▶ [PROBLEM DESCRIPTION] Would you print each of the entries below precisely as given?
* * * *
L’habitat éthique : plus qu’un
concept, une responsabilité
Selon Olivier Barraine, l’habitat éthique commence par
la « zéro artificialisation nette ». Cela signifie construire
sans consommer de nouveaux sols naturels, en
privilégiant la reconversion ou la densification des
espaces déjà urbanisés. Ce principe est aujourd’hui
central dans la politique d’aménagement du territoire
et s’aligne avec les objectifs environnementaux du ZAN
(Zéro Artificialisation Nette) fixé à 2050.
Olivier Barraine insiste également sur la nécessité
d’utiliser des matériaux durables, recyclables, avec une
* * * *
▶ [ANSWER FOR THIS EXERCISE]
L’habitat éthique : plus qu’un
concept, une responsabilité
Selon Olivier Barraine, l’habitat éthique commence par
la « zéro artificialisation nette ». Cela signifie construire
sans consommer de nouveaux sols naturels, en
privilégiant la reconversion ou la densification des
espaces déjà urbanisés. Ce principe est aujourd’hui
central dans la politique d’aménagement du territoire
et s’aligne avec les objectifs environnementaux du ZAN
(Zéro Artificialisation Nette) fixé à 2050.
Olivier Barraine insiste également sur la nécessité
d’utiliser des matériaux durables, recyclables, avec une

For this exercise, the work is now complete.